With this change, the time spent merging term vectors dropped from 26%
to 3%. Of course, this only applies if your documents are "regular".
I think in the future we could have Lucene try hard to assign the same
field number for a given field name, if it had been seen before in the
index...

Merging terms now dominates the merge cost (~20% over overall time
building the Wikipedia index).

I also beefed up TestBackwardsCompatibility unit test: test a non-CFS
and a CFS of versions 1.9, 2.0, 2.1, 2.2 index formats, and added some
term vector fields to these indices.



 All   Comments   Work Log   Change History   Subversion Commits      Sort Order: Ascending order - Click to sort in descending order
Michael McCandless added a comment - 07/Jan/08 02:55 PM
Attached patch. All tests pass.

(Note that the TestBackwardsCompatibility test will fail if you apply the patch because the new *.zip files I added aren't in the patch).

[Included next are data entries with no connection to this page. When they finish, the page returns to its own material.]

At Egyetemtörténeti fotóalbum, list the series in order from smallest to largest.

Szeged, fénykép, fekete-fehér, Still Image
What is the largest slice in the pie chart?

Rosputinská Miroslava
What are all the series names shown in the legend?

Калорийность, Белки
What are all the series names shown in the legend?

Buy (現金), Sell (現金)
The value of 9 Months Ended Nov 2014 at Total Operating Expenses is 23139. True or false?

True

I think we should commit this for 2.3? It's a sizable gain in merging
performance.


Michael Busch added a comment - 07/Jan/08 03:21 PM

I think we should commit this for 2.3? It's a sizable gain in merging

HI Mike,

I'm planning to branch the trunk today. Considering the file format changes, it might be a bit risky to apply this patch last minute. I think we should commit this for 2.4. What do you think?

-Michael


Michael McCandless added a comment - 07/Jan/08 03:36 PM

Considering the file format changes, it might be a bit risky to apply this patch last minute. I think we should commit this for 2.4. What do you think?

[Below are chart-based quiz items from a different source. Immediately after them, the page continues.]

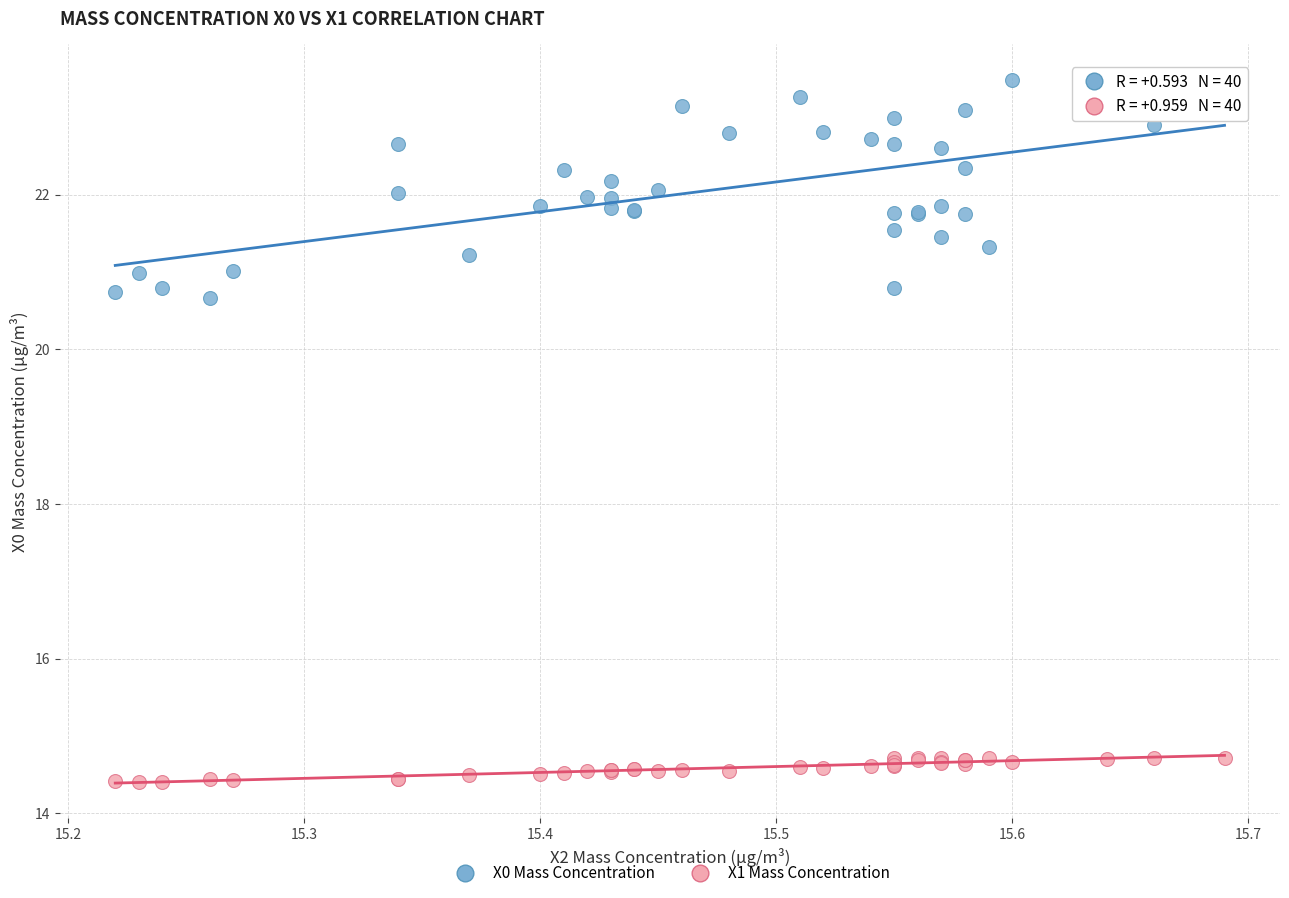

What are all the series names shown in the legend?

X0 Mass Concentration, X1 Mass Concentration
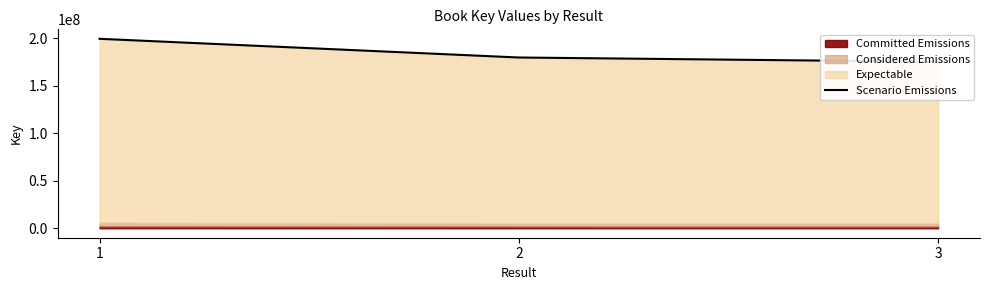

What is the sum of all values?

554249708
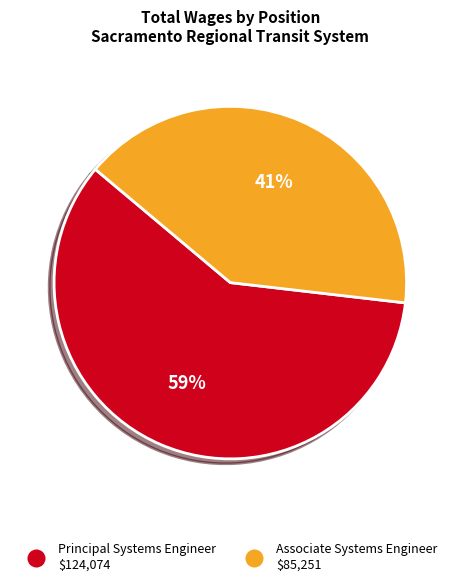

What percentage is the Associate Systems Engineer slice, to the nearest percent?

41%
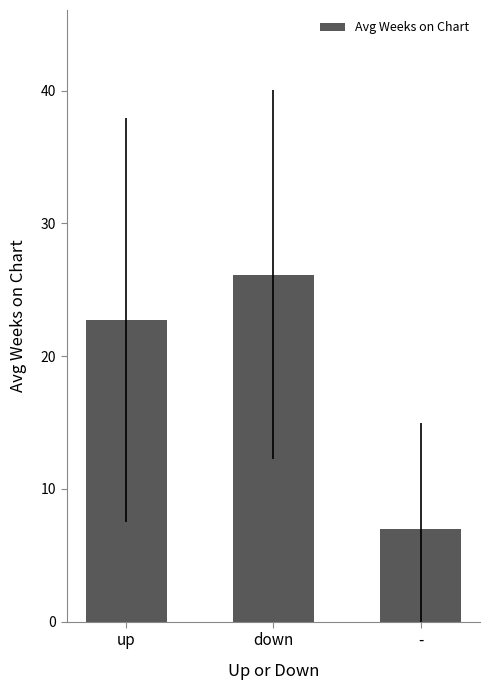

At which category does the chart reach its minimum across all series?

-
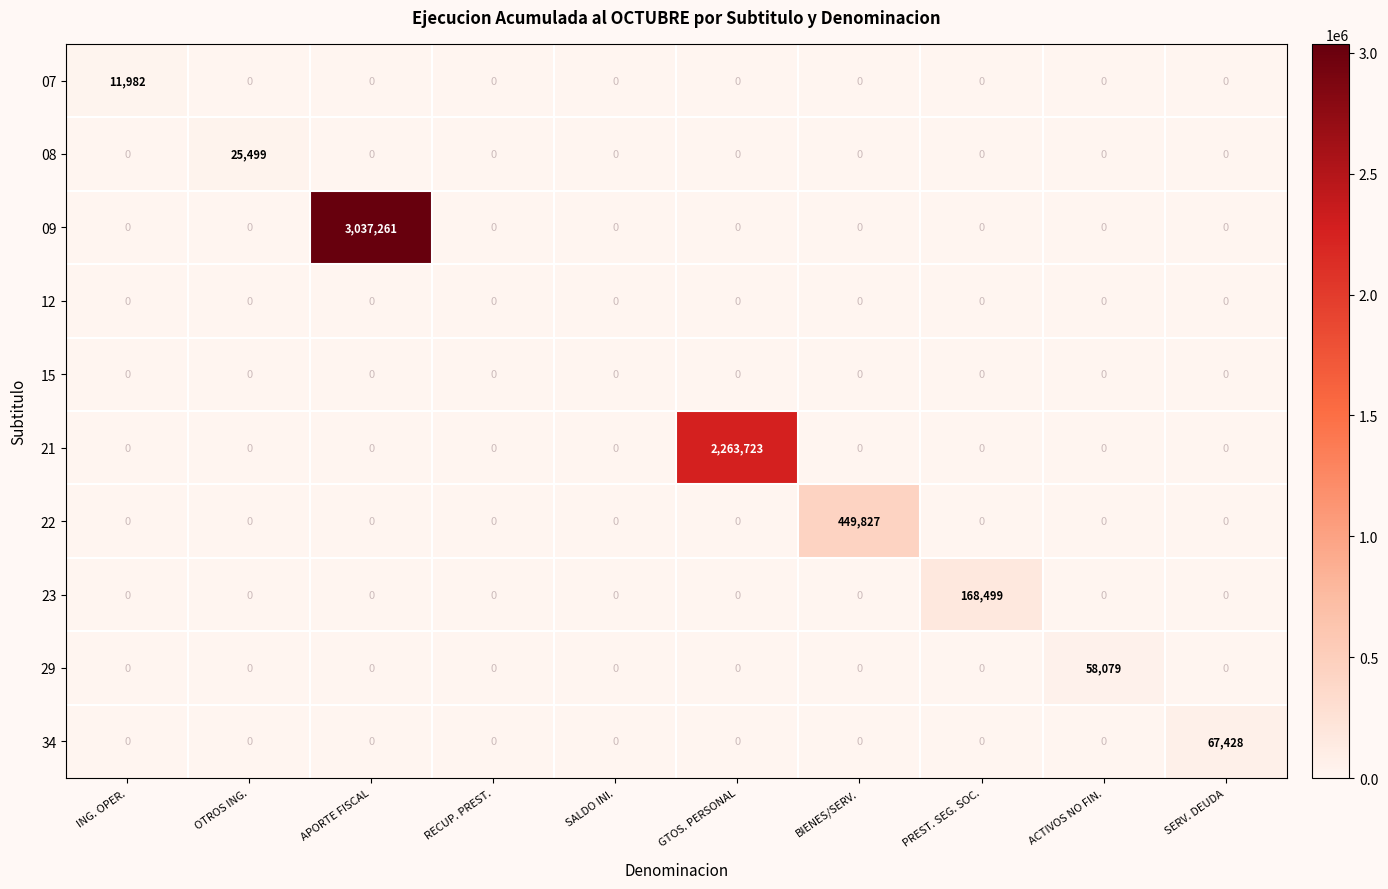

Which series has the largest total across all categories?

09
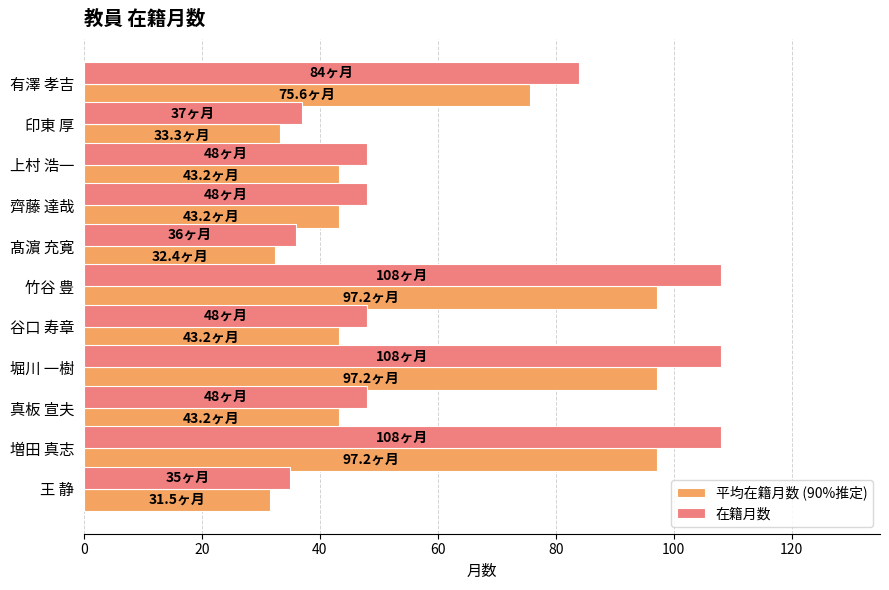

What is the smallest value displayed?

31.5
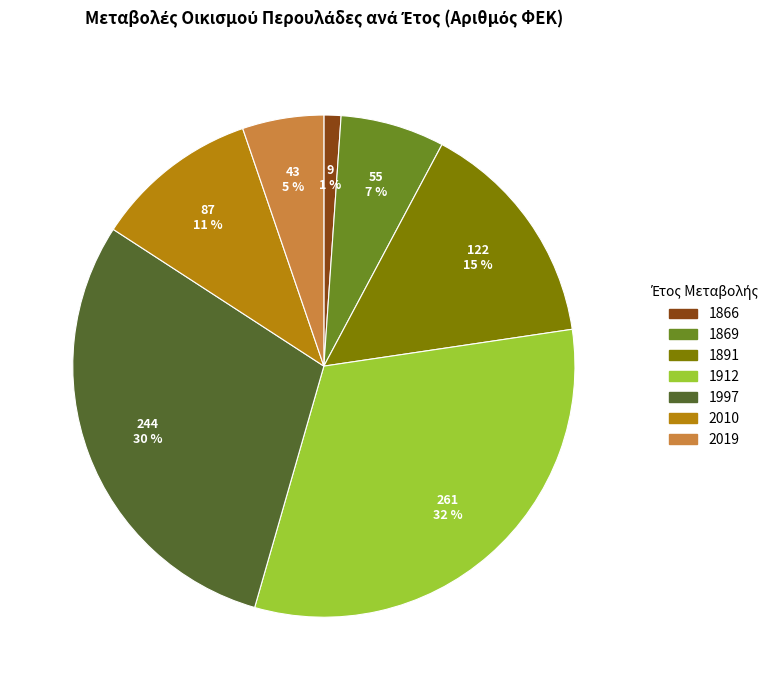

Is it true that 1866 is 11% of the pie?

False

OK, I agree, it is somewhat risky, so let's wait. (Though it is a sizable gain in performance!).


Michael Busch added a comment - 07/Jan/08 03:36 PM

Indexing all of Wikipedia, with term vectors on, under the YourKit
profiler, shows that 26% of the time (!!) was spent merging the
vectors.

I wonder how accurate these profiling numbers are? Java profiling slows
down (non-native) method calls, but not I/O operations. Did you measure
the merge time before and after applying this patch without a profiling
tool?

-Michael


Michael McCandless added a comment - 07/Jan/08 03:39 PM

I wonder how accurate these profiling numbers are? Java profiling slows
down (non-native) method calls, but not I/O operations. Did you measure
the merge time before and after applying this patch without a profiling
tool?

Good point – I haven't measured outside of profiling. I plan to build a full Wiki index with and without this change to test....

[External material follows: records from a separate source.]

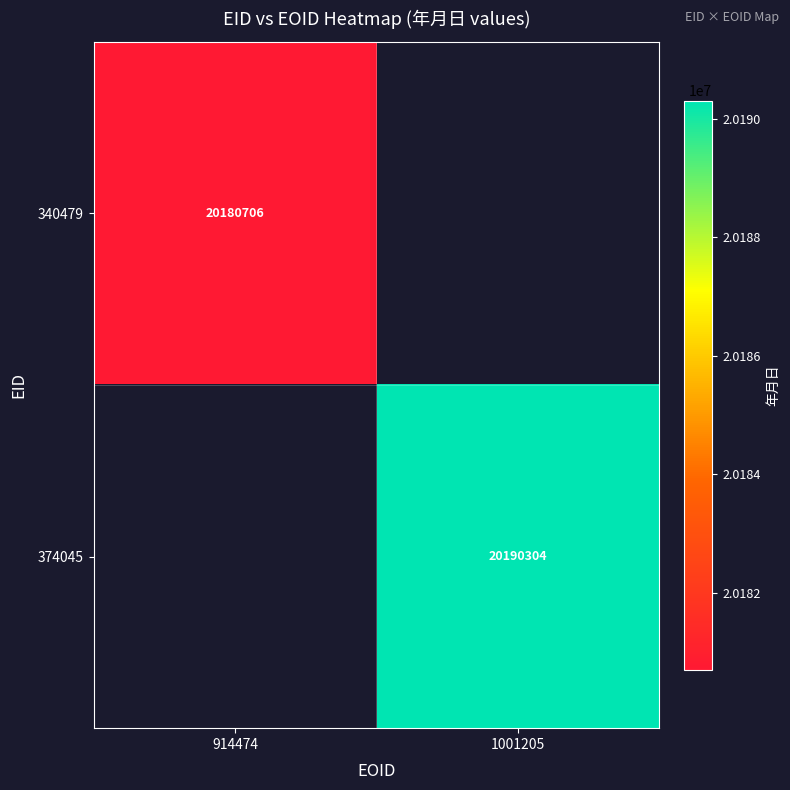

True or false: 374045 has a value of 20190304 at 1001205.

True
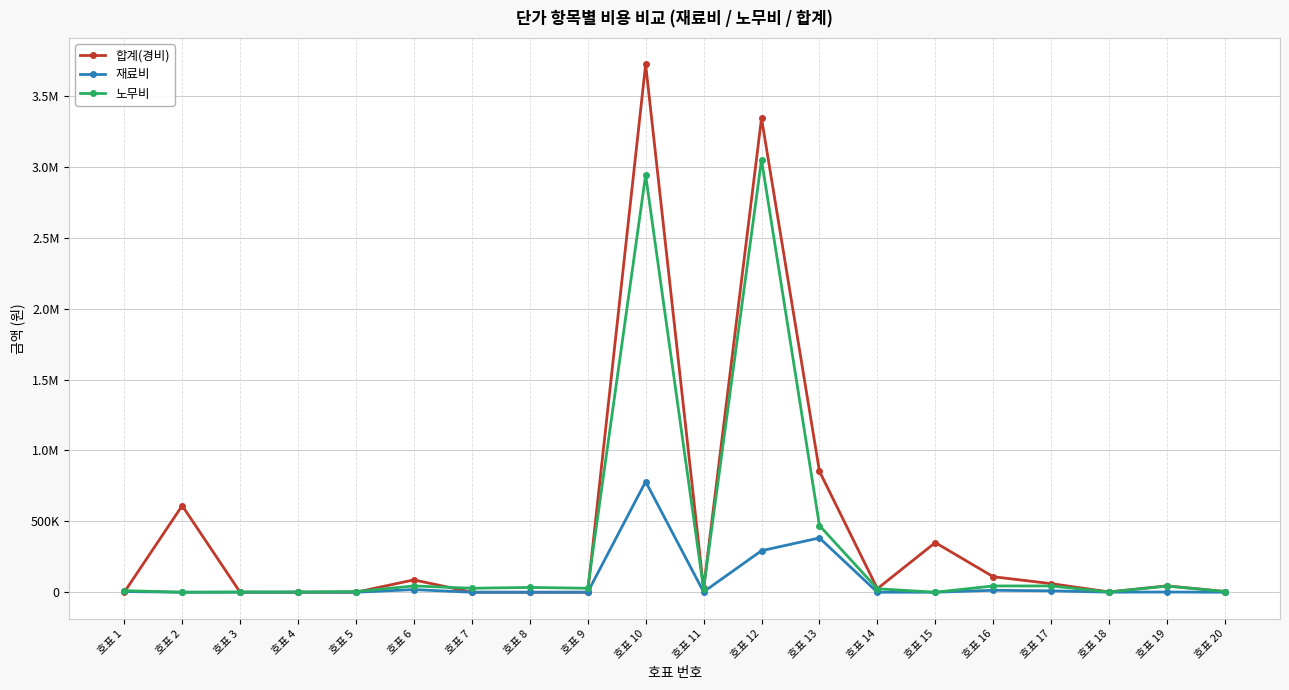

What is the total value across all series at 호표 18?

4420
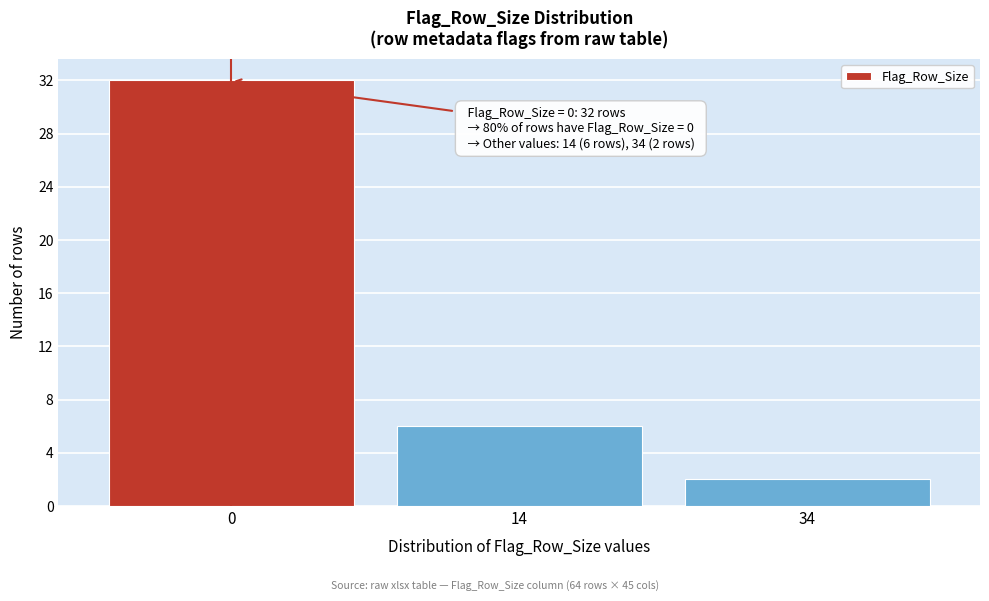

Reading right to left, extract all data points from this chart.

34=2	14=6	0=32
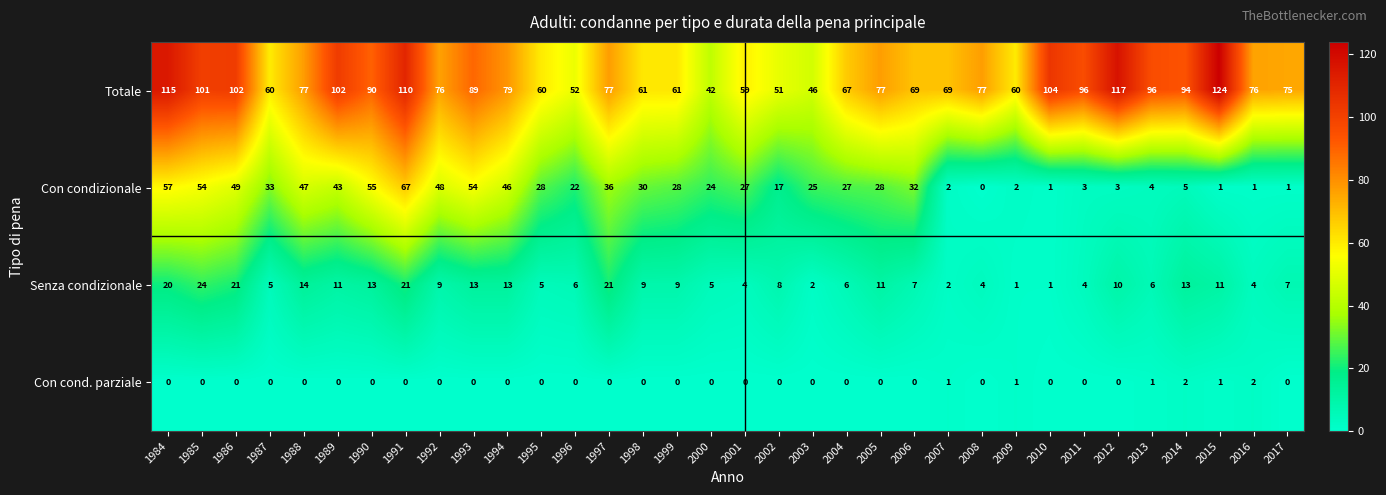

Rank the series at 2017 from lowest to highest value.

Con cond. parziale, Con condizionale, Senza condizionale, Totale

Michael McCandless added a comment - 21/Jan/08 02:51 AM
Attached patch updated to current trunk. All tests pass. I plan to
commit after 2.3 is out...

OK I ran a performance test with this patch, indexing the first 200K
docs of Wikipedia using this alg:

analyzer=org.apache.lucene.analysis.standard.StandardAnalyzer
doc.maker=org.apache.lucene.benchmark.byTask.feeds.LineDocMaker

doc.stored = true
doc.term.vector = true
doc.term.vector.positions = true
doc.term.vector.offsets = true

docs.file=/Volumes/External/lucene/wiki.txt

directory=FSDirectory

merge.scheduler=org.apache.lucene.index.SerialMergeScheduler

{ "Rounds"
ResetSystemErase
{ "BuildIndex"
CreateIndex

{ "AddDocs" AddDoc > : 200000 CloseIndex }

NewRound
} : 3

RepSumByPrefRound BuildIndex

I used SerialMergeScheduler so that I could measure time saved due to
faster merging.

Without the patch, best of 3 was 509.0 sec; with patch, best of 3 was
448.8 sec = 11.8% overall speedup.


Michael McCandless added a comment - 21/Jan/08 02:53 AM
Attaching the right patch this time...

Michael McCandless added a comment - 25/Jan/08 11:33 AM
I just committed this. Note that this is a [small] change to the index format, so if you use trunk to build an index, 2.3 won't be able to read it!